Highest Common Factor of 685, 9058 using Euclid's algorithm

Highest common factor or Highest common divisor (hcd) can be calculated by Euclid's algotithm.

Highest common factor (HCF) of 685, 9058 is 1.

Step 1: Since 9058 > 685, we apply the division lemma to 9058 and 685, to get

9058 = 685 x 13 + 153

Step 2: Since the reminder 685 ≠ 0, we apply division lemma to 153 and 685, to get

685 = 153 x 4 + 73

Step 3: We consider the new divisor 153 and the new remainder 73, and apply the division lemma to get

153 = 73 x 2 + 7

We consider the new divisor 73 and the new remainder 7,and apply the division lemma to get

73 = 7 x 10 + 3

We consider the new divisor 7 and the new remainder 3,and apply the division lemma to get

7 = 3 x 2 + 1

We consider the new divisor 3 and the new remainder 1,and apply the division lemma to get

3 = 1 x 3 + 0

The remainder has now become zero, so our procedure stops. Since the divisor at this stage is 1, the HCF of 685 and 9058 is 1

Notice that 1 = HCF(3,1) = HCF(7,3) = HCF(73,7) = HCF(153,73) = HCF(685,153) = HCF(9058,685) .
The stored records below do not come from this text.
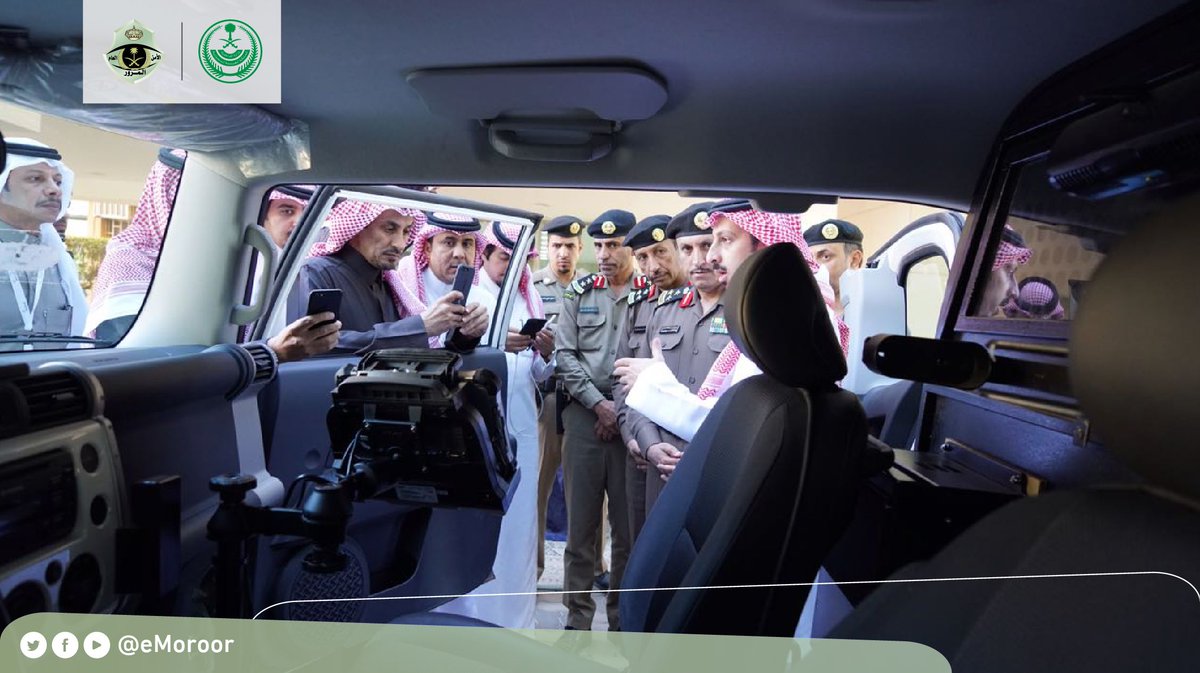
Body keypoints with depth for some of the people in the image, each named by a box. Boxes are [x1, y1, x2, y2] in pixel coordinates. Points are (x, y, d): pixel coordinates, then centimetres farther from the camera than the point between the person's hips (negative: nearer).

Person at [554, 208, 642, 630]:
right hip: (584, 415, 2)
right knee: (580, 520, 6)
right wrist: (599, 404, -6)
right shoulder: (578, 295, 10)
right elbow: (565, 356, 4)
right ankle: (578, 617, 17)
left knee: (629, 524, 5)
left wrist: (626, 412, -8)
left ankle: (623, 618, 19)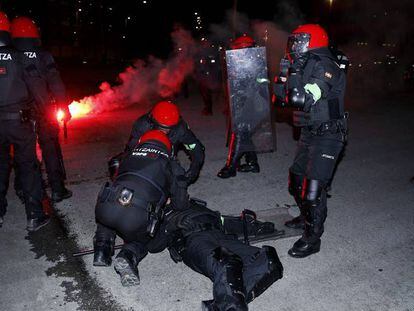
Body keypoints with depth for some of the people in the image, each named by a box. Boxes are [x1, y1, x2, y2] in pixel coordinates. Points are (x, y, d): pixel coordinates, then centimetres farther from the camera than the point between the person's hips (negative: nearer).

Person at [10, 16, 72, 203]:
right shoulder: (43, 56, -9)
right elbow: (56, 84, -11)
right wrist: (64, 108, -4)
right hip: (44, 110, -2)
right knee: (51, 149, 7)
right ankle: (57, 189, 10)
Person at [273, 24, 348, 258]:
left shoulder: (325, 66, -17)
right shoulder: (306, 65, 11)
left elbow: (301, 100, -29)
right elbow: (283, 99, 15)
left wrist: (295, 73, -18)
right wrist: (284, 75, 2)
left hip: (327, 136, -10)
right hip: (310, 133, 10)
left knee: (314, 186, -11)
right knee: (297, 178, 18)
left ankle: (312, 239, 1)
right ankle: (307, 217, 39)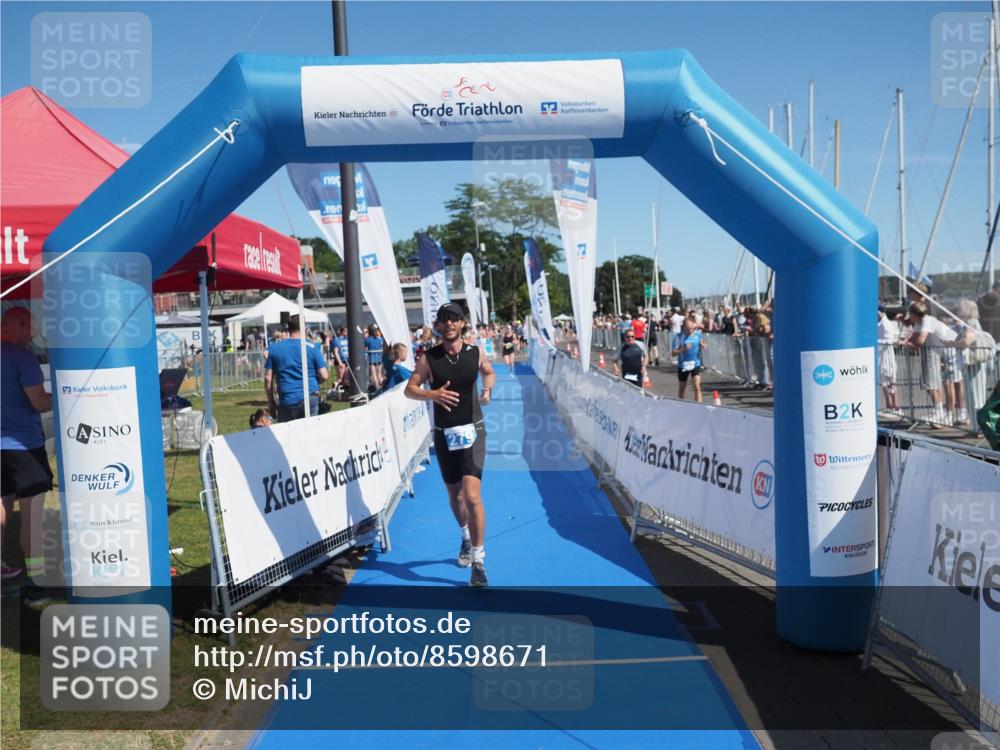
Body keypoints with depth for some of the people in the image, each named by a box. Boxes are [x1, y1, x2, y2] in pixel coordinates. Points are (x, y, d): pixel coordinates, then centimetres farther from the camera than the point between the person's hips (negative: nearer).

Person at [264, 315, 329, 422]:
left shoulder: (273, 348, 3)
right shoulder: (312, 348, -1)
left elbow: (268, 379, 1)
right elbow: (324, 376, -3)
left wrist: (271, 402, 10)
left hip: (286, 401, 1)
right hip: (310, 398, -1)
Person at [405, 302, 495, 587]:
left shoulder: (476, 353, -2)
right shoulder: (429, 358, -5)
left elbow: (489, 372, 18)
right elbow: (410, 389, -2)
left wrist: (487, 388, -3)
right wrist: (433, 394, -20)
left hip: (472, 431, -2)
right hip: (444, 435, 2)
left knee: (472, 495, -15)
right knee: (455, 495, 17)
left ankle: (478, 562, -8)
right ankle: (467, 538, 46)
Here are some samples of HCF using Euclid's Algorithm calculations.

• HCF of 349, 2799
• HCF of 642, 6844
• HCF of 803, 9052
• HCF of 669, 6366
• HCF of 780, 8264

1. What is the Euclid division algorithm?

Answer: Euclid's Division Algorithm is a technique to compute the Highest Common Factor (HCF) of given positive integers.

2. what is the HCF of 685, 9058?

Answer: HCF of 685, 9058 is 1 the largest number that divides all the numbers leaving a remainder zero.

3. How to find HCF of 685, 9058 using Euclid's Algorithm?

Answer: For arbitrary numbers 685, 9058 apply Euclid’s Division Lemma in succession until you obtain a remainder zero. HCF is the remainder in the last but one step.